Methods: A multicentre study involving a group of 91 non-obese, healthy subjects (37 men and 54 women) with a mean age of 29 years (range, 18–72 years) and with non-gastrointestinal symptoms, with a low esophageal sphincter pressure >6mmHg and without pathological reflux measured by pH-metry. Esophageal manometry was performed in all subjects using the continuous perfusion and stationary pull-through technique. The distance was measured from the anterior nares to the upper border of the Lower Esophageal Sphincter (LES) and to the lower border of the Upper Esophageal Sphincter (UES). The correlation was studied between individual height and the nares-sphincter distances. An ambulatory pH-metry of long duration (24 h) was performed with the customary technique.

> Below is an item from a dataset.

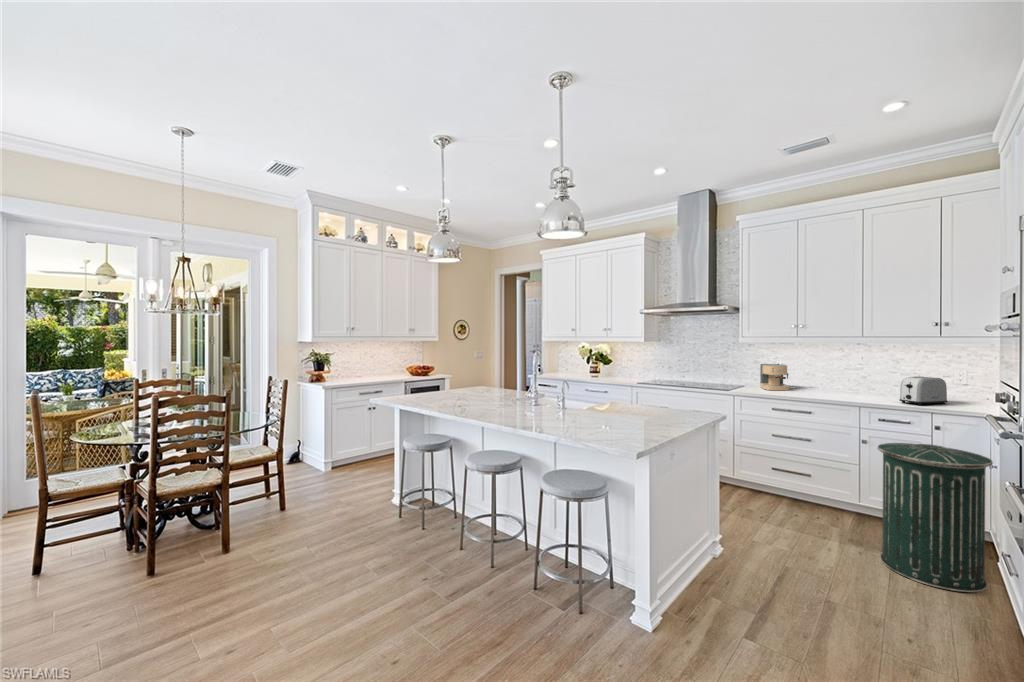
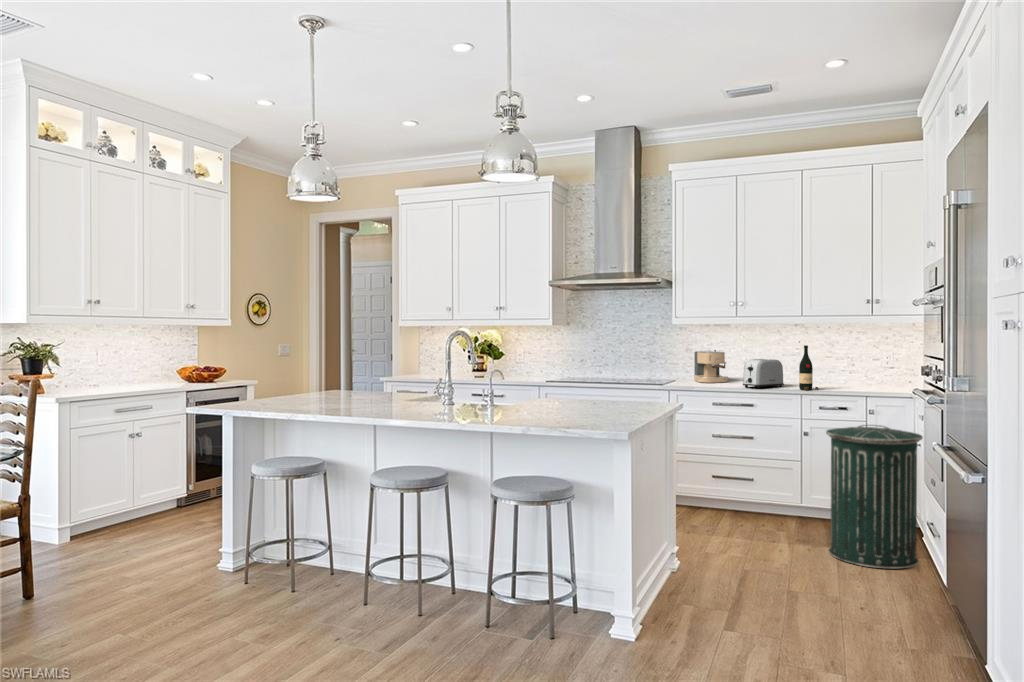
wine bottle: none [856,363,877,403] -> present [799,345,818,390]
toaster: present [900,376,948,405] -> present [743,359,784,388]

Results: The mean height was 169.5 cm (range 148–193). The lower border of the UES was situated at 19.97 cm (range 12–26). The upper border of the LES was situated at 41.5 cm (range 35–49.5). The results showed a clear relationship between the height and the situation of the two sphincters (p < 0.0001), allowing the following equations to be established:
UES = 1.3663 + (0.1098 × height). LES = 6.1774 + (0.2093 × height)
Conclusions: There is a direct correlation between height and the position of the esophageal sphincters; this may be determined by means of simple equations.